» **Requirement 1**: Count the lines in the records that contain the string "Advent", matching case exactly, and give only that number.

» **Source document**:
Crucially, being the first to solve the puzzle gives the winner the right to create (or “mine”) some new bitcoins, a lucrative prize. And this is where economics takes over. If you give people money for solving useless puzzles, they will solve useless puzzles day and night so long as the prize money exceeds the costs. And as the price of bitcoin has soared, so more people have decided to play the hashcash game, by investing in ever larger, ever more electricity-hungry mining computers.

Equilibrium is reached when the total value of bitcoins mined globally per day matches the total cost of running the equipment. And since Bitcoin is designed to self-regulate so that new coins are produced at a roughly constant rate, the total value of coins mined depends almost entirely on the bitcoin exchange rate. The higher the price of bitcoin, the more mining is done, the more electricity is consumed, and the more mathematical garbage is calculated.

The unintended consequence of this is that the Bitcoin blockchain will consume as much electricity as Austria by the end of this year.

Ashes to ashes

If you turn gold into a coin, the gold still exists. Resources have not been destroyed, just altered. If you turn paper into a banknote you spend some resources to get it printed, but many times less than its face value, and when the banking system collapses you can use the banknote for toilet paper – because that’s all it ever was. If you use electricity to solve a hashcash puzzle, the valuable (and polluting) ton of fuel that was burned to generate it is gone forever, yet the puzzle solution contains no value outside the Bitcoin system. It thereby combines the worst of both gold-backed and fiat currency.

» **Requirement 2**: Reproduce the entire bitcoin mining passage above word for word.

» **Records supplied**:
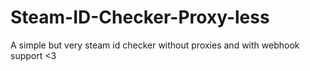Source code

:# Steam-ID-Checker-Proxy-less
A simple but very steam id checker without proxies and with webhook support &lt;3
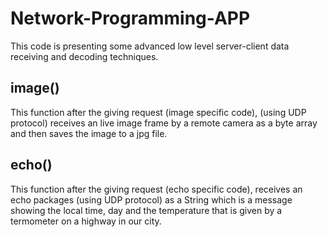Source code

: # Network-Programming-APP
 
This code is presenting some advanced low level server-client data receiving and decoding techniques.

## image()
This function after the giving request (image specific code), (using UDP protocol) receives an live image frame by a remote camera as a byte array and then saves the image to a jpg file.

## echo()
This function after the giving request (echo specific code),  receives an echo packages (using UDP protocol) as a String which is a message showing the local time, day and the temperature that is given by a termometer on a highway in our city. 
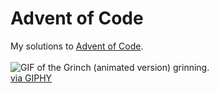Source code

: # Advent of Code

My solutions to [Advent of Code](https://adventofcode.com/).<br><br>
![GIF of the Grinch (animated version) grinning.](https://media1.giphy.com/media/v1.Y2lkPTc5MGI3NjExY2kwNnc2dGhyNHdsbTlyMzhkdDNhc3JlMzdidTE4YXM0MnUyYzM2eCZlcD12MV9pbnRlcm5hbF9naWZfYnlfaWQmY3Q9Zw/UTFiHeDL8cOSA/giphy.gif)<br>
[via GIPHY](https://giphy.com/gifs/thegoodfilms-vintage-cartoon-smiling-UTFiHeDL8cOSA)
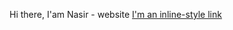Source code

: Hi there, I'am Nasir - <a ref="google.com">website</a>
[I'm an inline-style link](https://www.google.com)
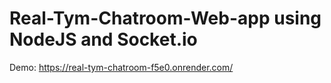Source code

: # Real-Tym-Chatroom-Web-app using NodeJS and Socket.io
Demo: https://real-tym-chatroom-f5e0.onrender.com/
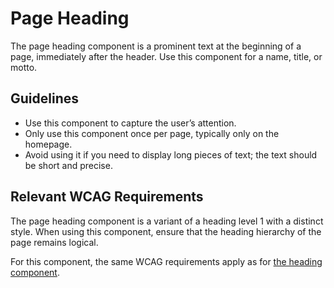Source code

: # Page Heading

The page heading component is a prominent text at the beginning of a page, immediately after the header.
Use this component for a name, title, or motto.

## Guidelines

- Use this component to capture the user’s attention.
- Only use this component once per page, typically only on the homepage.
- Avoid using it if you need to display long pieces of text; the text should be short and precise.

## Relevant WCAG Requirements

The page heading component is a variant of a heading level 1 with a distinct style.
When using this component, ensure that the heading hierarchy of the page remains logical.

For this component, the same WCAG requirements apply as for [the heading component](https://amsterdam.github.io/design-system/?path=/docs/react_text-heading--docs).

» **Output 1**: 2

» **Output 2**:
Crucially, being the first to solve the puzzle gives the winner the right to create (or “mine”) some new bitcoins, a lucrative prize. And this is where economics takes over. If you give people money for solving useless puzzles, they will solve useless puzzles day and night so long as the prize money exceeds the costs. And as the price of bitcoin has soared, so more people have decided to play the hashcash game, by investing in ever larger, ever more electricity-hungry mining computers.

Equilibrium is reached when the total value of bitcoins mined globally per day matches the total cost of running the equipment. And since Bitcoin is designed to self-regulate so that new coins are produced at a roughly constant rate, the total value of coins mined depends almost entirely on the bitcoin exchange rate. The higher the price of bitcoin, the more mining is done, the more electricity is consumed, and the more mathematical garbage is calculated.

The unintended consequence of this is that the Bitcoin blockchain will consume as much electricity as Austria by the end of this year.

Ashes to ashes

If you turn gold into a coin, the gold still exists. Resources have not been destroyed, just altered. If you turn paper into a banknote you spend some resources to get it printed, but many times less than its face value, and when the banking system collapses you can use the banknote for toilet paper – because that’s all it ever was. If you use electricity to solve a hashcash puzzle, the valuable (and polluting) ton of fuel that was burned to generate it is gone forever, yet the puzzle solution contains no value outside the Bitcoin system. It thereby combines the worst of both gold-backed and fiat currency.